---------- Records for the task ----------

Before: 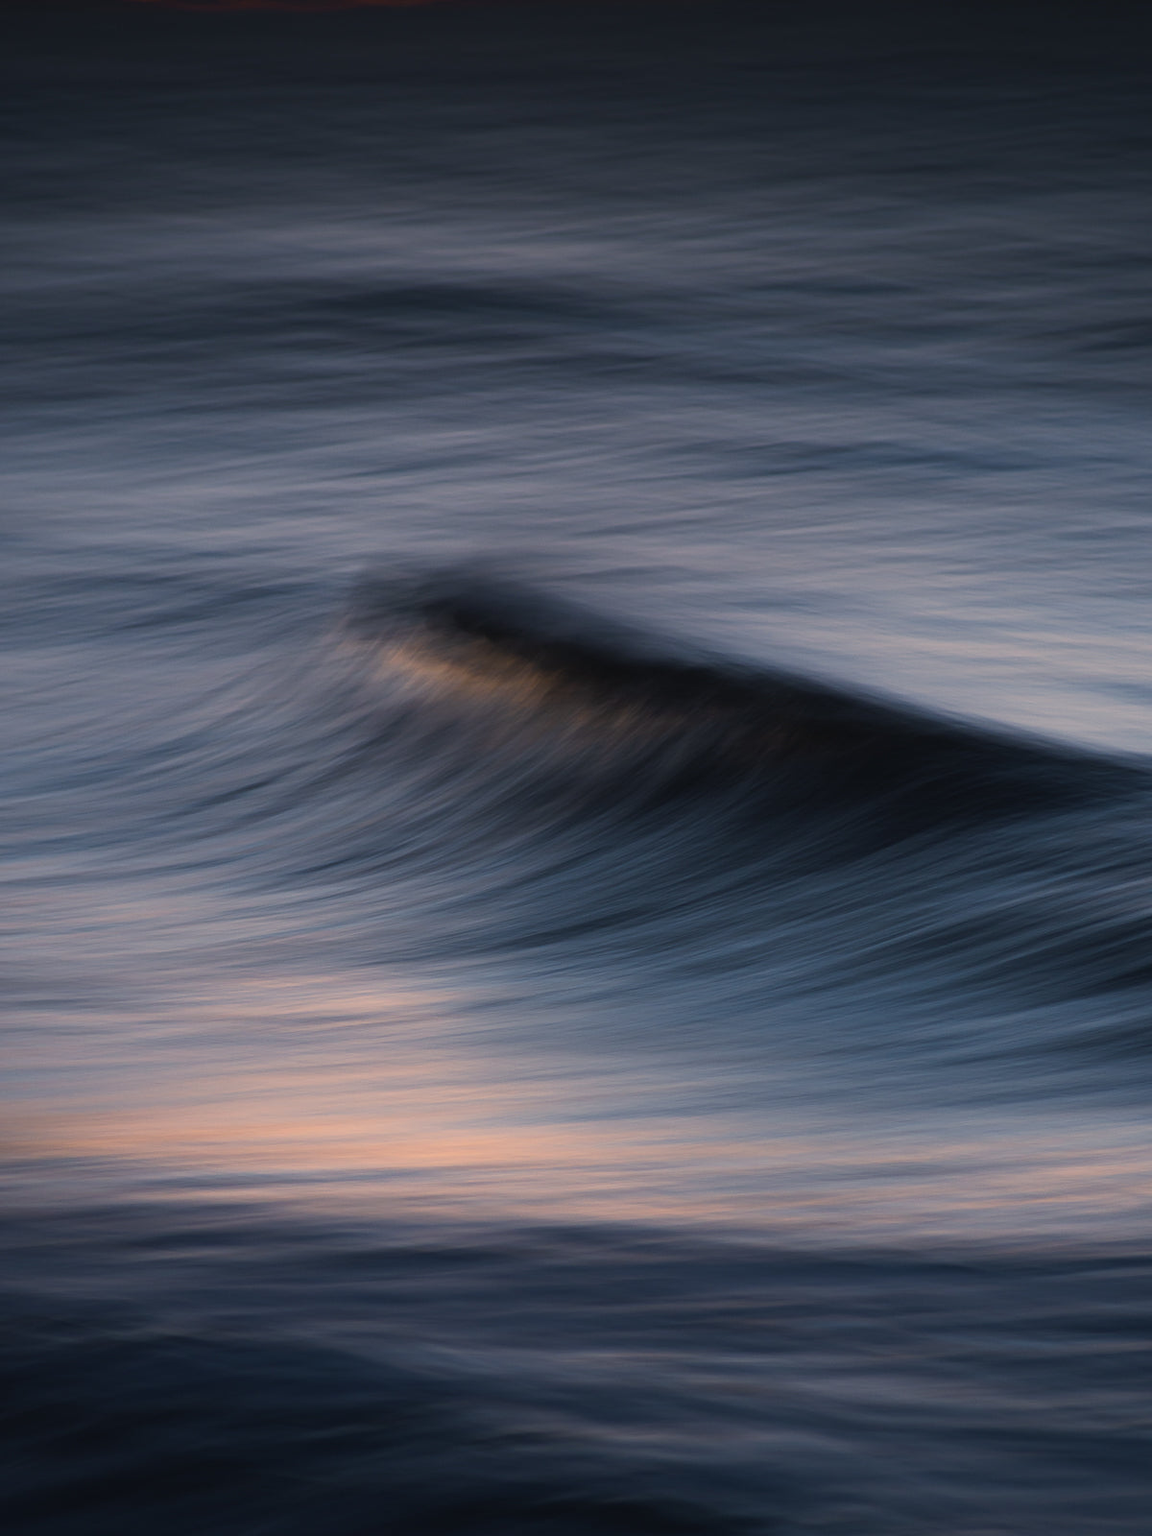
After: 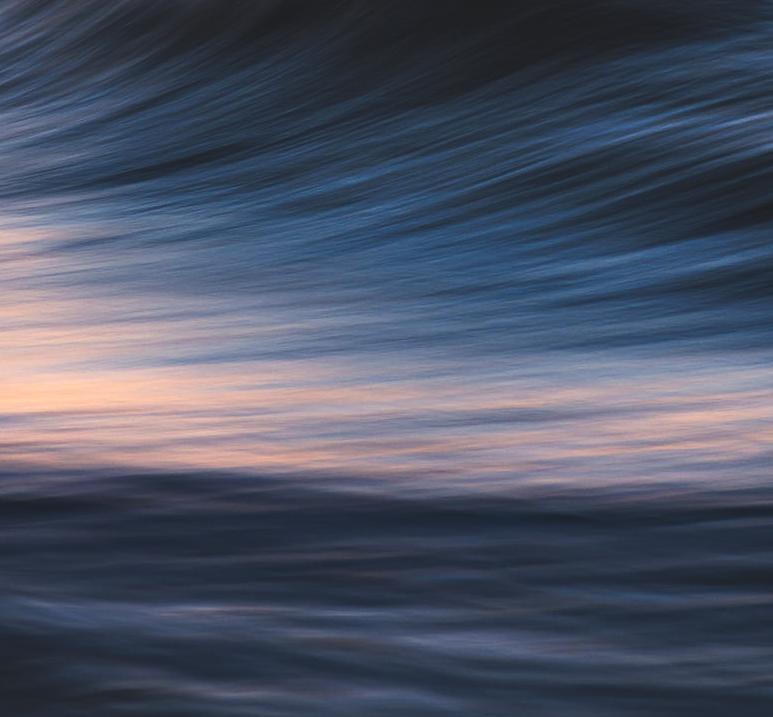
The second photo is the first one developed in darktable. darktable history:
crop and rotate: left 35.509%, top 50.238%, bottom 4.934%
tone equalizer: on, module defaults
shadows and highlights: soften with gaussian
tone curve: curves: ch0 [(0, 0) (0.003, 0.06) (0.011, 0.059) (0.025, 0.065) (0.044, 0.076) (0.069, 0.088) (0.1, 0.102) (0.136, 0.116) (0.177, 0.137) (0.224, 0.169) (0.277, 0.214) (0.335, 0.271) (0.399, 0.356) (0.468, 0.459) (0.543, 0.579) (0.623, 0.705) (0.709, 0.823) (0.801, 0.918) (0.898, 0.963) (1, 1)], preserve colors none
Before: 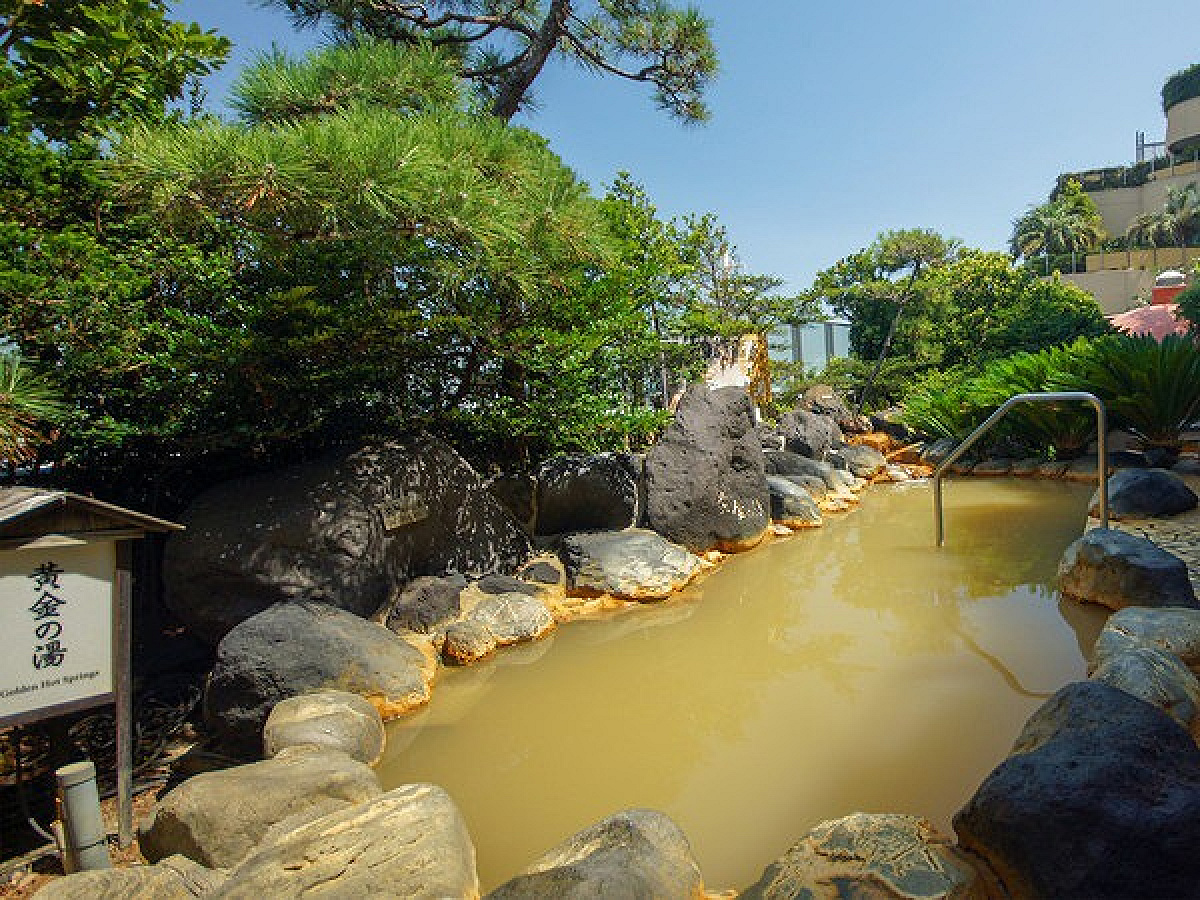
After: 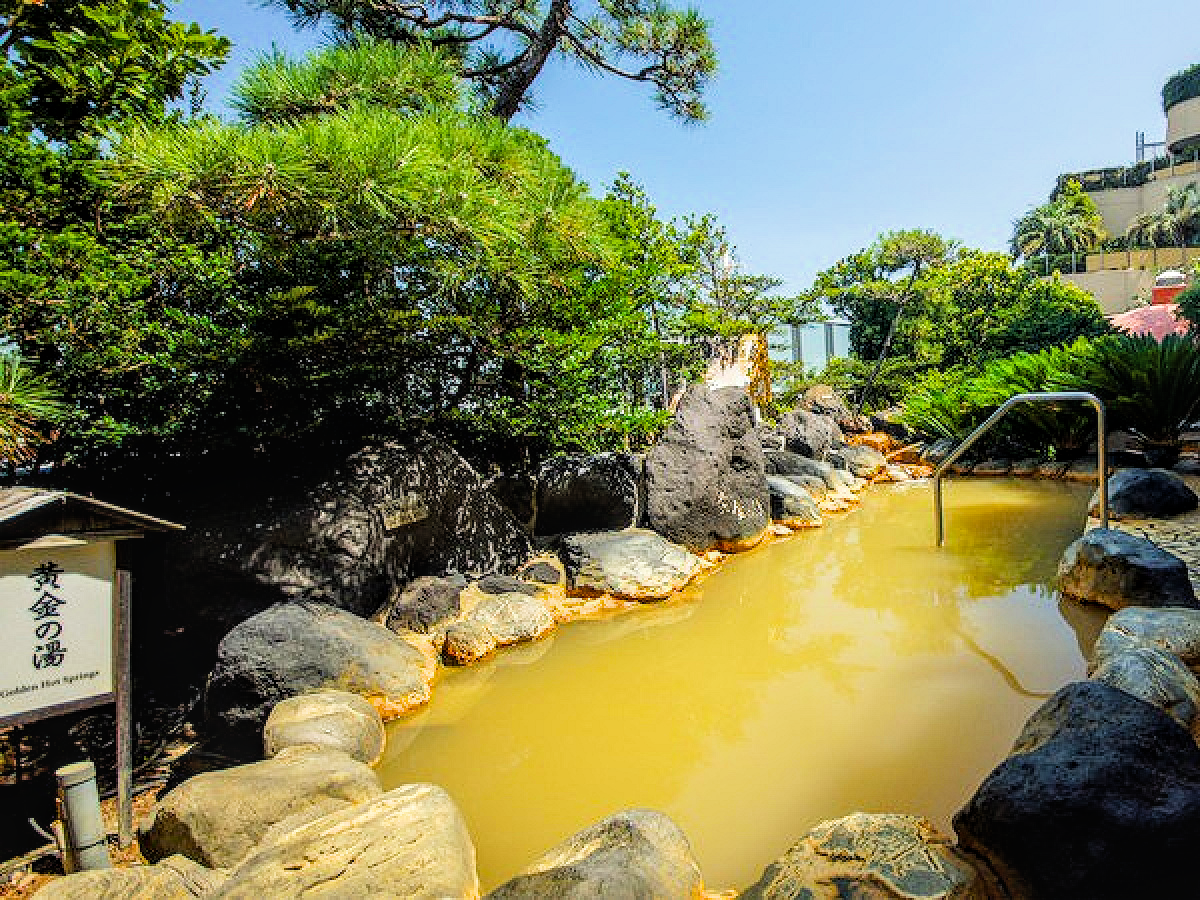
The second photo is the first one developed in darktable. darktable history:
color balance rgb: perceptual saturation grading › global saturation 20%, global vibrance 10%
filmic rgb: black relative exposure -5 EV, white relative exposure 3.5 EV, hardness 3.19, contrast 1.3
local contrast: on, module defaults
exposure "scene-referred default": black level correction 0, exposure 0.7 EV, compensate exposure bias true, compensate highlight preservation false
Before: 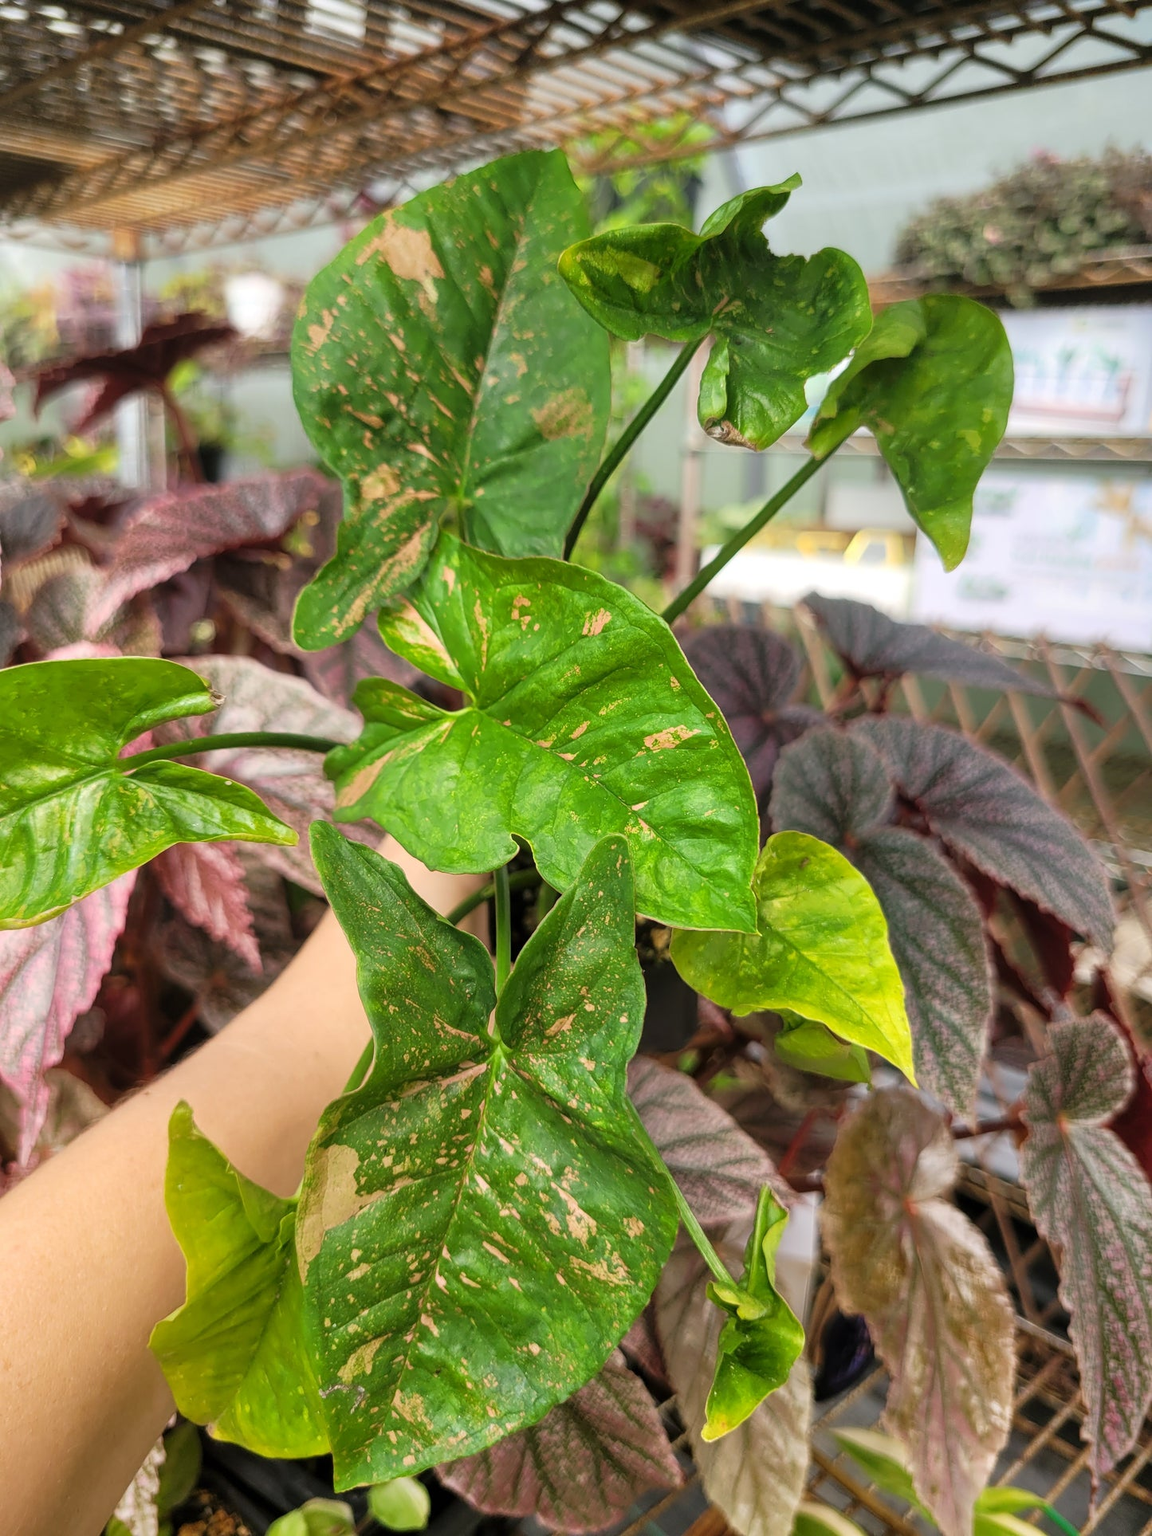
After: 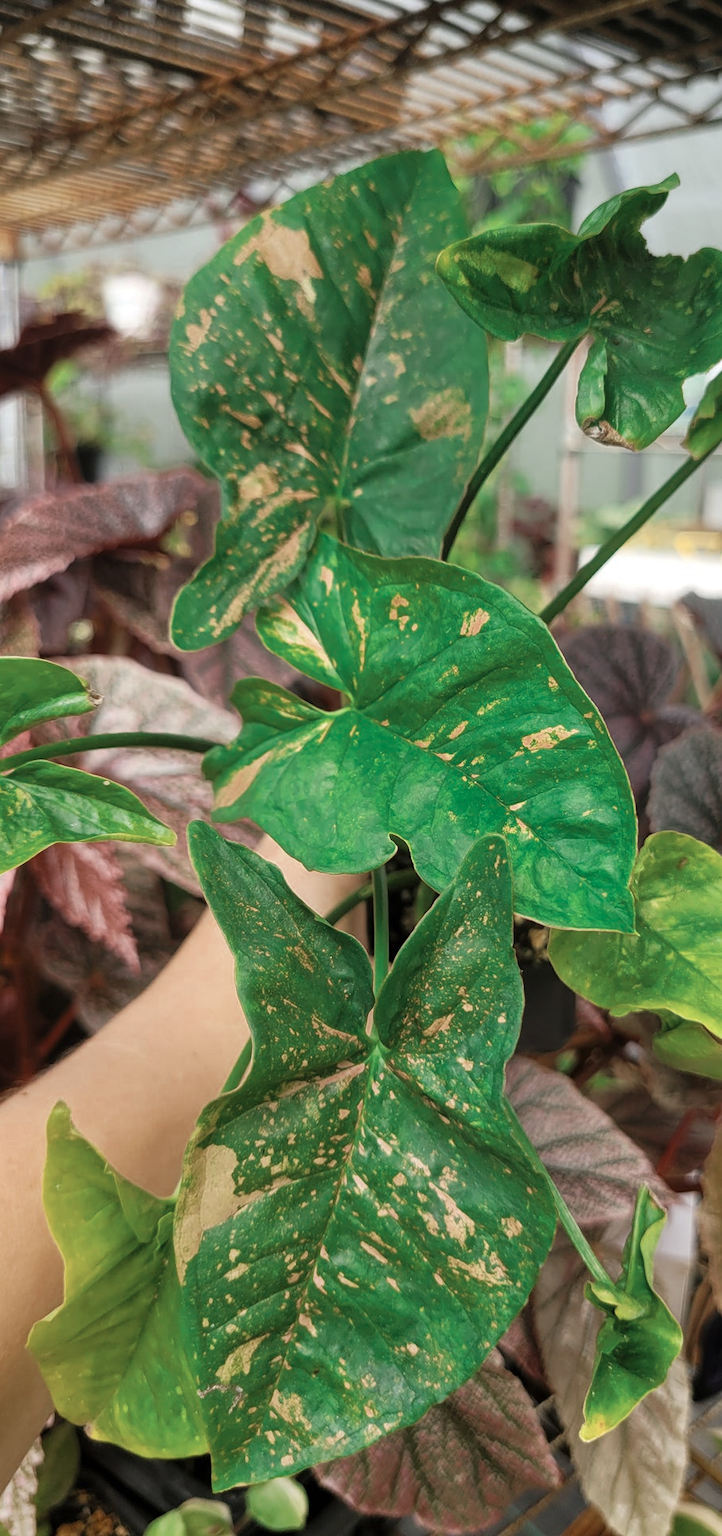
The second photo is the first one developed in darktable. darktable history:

----------

What to do -
Please copy out every row above word for word, leaving the pictures out.

Exercise answer -
Before: 
After: 
The second photo is the first one developed in darktable. darktable history:
crop and rotate: left 35.509%, top 50.238%, bottom 4.934%
tone equalizer: on, module defaults
shadows and highlights: soften with gaussian
tone curve: curves: ch0 [(0, 0) (0.003, 0.06) (0.011, 0.059) (0.025, 0.065) (0.044, 0.076) (0.069, 0.088) (0.1, 0.102) (0.136, 0.116) (0.177, 0.137) (0.224, 0.169) (0.277, 0.214) (0.335, 0.271) (0.399, 0.356) (0.468, 0.459) (0.543, 0.579) (0.623, 0.705) (0.709, 0.823) (0.801, 0.918) (0.898, 0.963) (1, 1)], preserve colors none
Before: 
After: 
The second photo is the first one developed in darktable. darktable history:
color balance rgb: perceptual saturation grading › global saturation 20%, global vibrance 10%
filmic rgb: black relative exposure -5 EV, white relative exposure 3.5 EV, hardness 3.19, contrast 1.3
local contrast: on, module defaults
exposure "scene-referred default": black level correction 0, exposure 0.7 EV, compensate exposure bias true, compensate highlight preservation false
Before: 
After: 
The second photo is the first one developed in darktable. darktable history:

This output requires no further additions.